Thanks for your responses; your issue makes a lot more sense to me now. The short answer is "the reason there are dupes in your XML export is becuase there are dupes in the source English XML that I believe was exported from your content management system." Here's a screenshot:

The only way to get those translations back into your INDD, right now, is by getting a good translation of the XML, with or without dupes, or by manually copying and pasting each string from the Word doc to the InDesign spreads.
Here's the long version:
Your organization already had a translation workflow in place, and so I think you were following instructions when you exported XML instead of IDML. That makes sense, especially since it's clear that the EN doc is all tagged up for an XML worklow. If that's the case, is your vendor a firm (or person) who has done work for your organization before? If so, they're probably used to working with your XML output. So it'd be weird, for them, to get Word instead of XML. They must have seen the dupes in your XML output and said to you "Hey, there are dupes in here! Please fix and resend." At which point the best thing to do would have been to figure out the cause of the dupes and fix them, in order to send them correct XML.
Those duplicated strings are clearly in the English XML. I am not sure how your document came to be, but it sure looks like someone (a tech writer) exported an XML file from some sort of content management system, which was then imported into an InDesign Template, whereupon someone (you?) populated the document with the XML English content. The massive number of unused elements most likely results from the XML-creation stage, long before said XML was imported into InDesign.
I suspect that you have instructions on how to get that translated XML back into your English source document, yes? It'd be something like:
a) Click File -> Import XML
b) Choose... I dunno? I suspect that you're supposed to see this menu, which you get by clicking Show XML Import Options at the Import XML file picker dialog.

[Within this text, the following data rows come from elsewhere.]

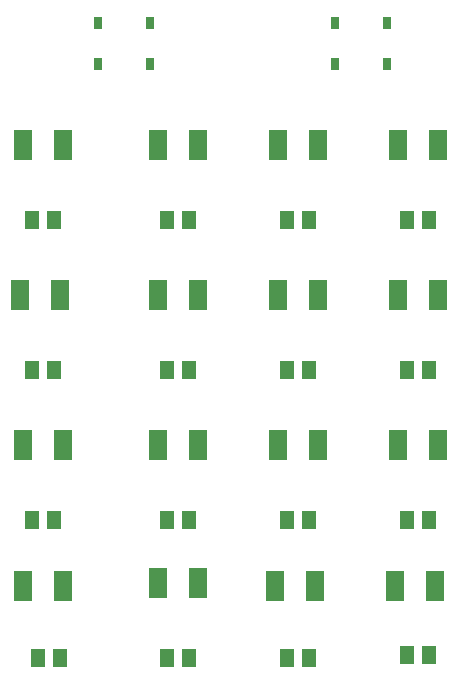
<source format=gbr>
G04 EAGLE Gerber X2 export*
%TF.Part,Single*%
%TF.FileFunction,Paste,Top*%
%TF.FilePolarity,Positive*%
%TF.GenerationSoftware,Autodesk,EAGLE,9.1.3*%
%TF.CreationDate,2018-12-14T10:31:57Z*%
G75*
%MOMM*%
%FSLAX34Y34*%
%LPD*%
%AMOC8*
5,1,8,0,0,1.08239X$1,22.5*%
G01*
%ADD10R,1.300000X1.600000*%
%ADD11R,1.500000X2.600000*%
%ADD12R,0.700000X1.100000*%


D10*
X121260Y477520D03*
X102260Y477520D03*
X235560Y223520D03*
X216560Y223520D03*
X337160Y223520D03*
X318160Y223520D03*
X438760Y223520D03*
X419760Y223520D03*
X126340Y106680D03*
X107340Y106680D03*
X235560Y106680D03*
X216560Y106680D03*
X337160Y106680D03*
X318160Y106680D03*
X438760Y109220D03*
X419760Y109220D03*
X235560Y477520D03*
X216560Y477520D03*
X337160Y477520D03*
X318160Y477520D03*
X438760Y477520D03*
X419760Y477520D03*
X121260Y350520D03*
X102260Y350520D03*
X235560Y350520D03*
X216560Y350520D03*
X337160Y350520D03*
X318160Y350520D03*
X438760Y350520D03*
X419760Y350520D03*
X121260Y223520D03*
X102260Y223520D03*
D11*
X128760Y541020D03*
X94760Y541020D03*
X243060Y541020D03*
X209060Y541020D03*
X344660Y541020D03*
X310660Y541020D03*
X446260Y541020D03*
X412260Y541020D03*
X126220Y414020D03*
X92220Y414020D03*
X243060Y414020D03*
X209060Y414020D03*
X344660Y414020D03*
X310660Y414020D03*
X446260Y414020D03*
X412260Y414020D03*
X128760Y287020D03*
X94760Y287020D03*
X243060Y287020D03*
X209060Y287020D03*
X344660Y287020D03*
X310660Y287020D03*
X446260Y287020D03*
X412260Y287020D03*
X128760Y167640D03*
X94760Y167640D03*
X243060Y170180D03*
X209060Y170180D03*
X342120Y167640D03*
X308120Y167640D03*
X443720Y167640D03*
X409720Y167640D03*
D12*
X202590Y644880D03*
X202590Y609880D03*
X158090Y609880D03*
X158090Y644880D03*
X358750Y609880D03*
X358750Y644880D03*
X403250Y644880D03*
X403250Y609880D03*
M02*

</source>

I withdraw my advice that you should find a new provider right away. If you sent them Word docs, then they should reasonably return Word docs. If they've worked with your org before and expect XML, I have an idea about what might have happened on their side, I've been in their shoes before.
Me: "Um, hey boss? This is weird. Client sent Word instead of XML this time."
Boss: "Must be the new guy. Did he say anything about it?"
Me: "No, just sent me Word docs without comment."
Boss: "Okay, process 'em and send 'em back as Word docs."
Me: "Isn't that going to break their workflow?"
Boss: "Yup."
Me: "New guy is going to have to copy and paste each string by hand?"
Boss: "Yup."
Me: ".... okay, boss, will do."
So, I think that is where you are. You have all the strings in Word, and would have to copy in bits by hand. That will be extremely time-consuming, and error-prone. I imagine you'd have to be very careful to leave each XML tag as-is. That is because I suspect that there is need for that document to have properly tagged XML downstream from you. If I'm wrong, and it's going to print only, then you don't techincally need all of those tags. I can't guess, though.
I do think it's clear that you don't need those dupes to be translated. What I'd do is delete the unused content from the Structure panel, re-export XML, and re-send to the vendor. Here's a little GIF showing what I'd do; I would shift-select the dupes and trash 'em all at once.

It'd be better if you could go back to the vendor, say "Can you re-apply your translation memory to the fixed XML I've attached here, and deliver the translated XML back to me?" They'd most likely say "Sure, that's just a minimum charge." No new translation should be necessary, if they've already translated that content in your Word file. That would be the best-case scenario (it assumes that they're capturing translations in a translation memory). If you can get that file from your vendor (assuming you can get the money for the vendor to do their jobs again, then it should be simple to Import that XML and Replace the old content with the new content.
(There is a third way, but I don't advise it for you. It's what I would do: I'd fix and re-export my XML, then I would take my source English doc and the vendor's Portuguese Word doc and perform an alignment; put each pair of strings into a translation memory database. Then I'd apply that database to my cleaned XML, and re-import the Portuguese XML into InDesign. However, for that, you kinda have to be a localization nerd who already has some kind of translation memory tool, and the capacity to kinda read Portuguese so you can peform a good alignment. I'd do that, because I am already that localization nerd, and already have the translation tech environment, and I read enough Spanish to feel confident in reading technical Portuguese. That work is what I'm speculating your vendor would want to charge you a minimum charge to perform.)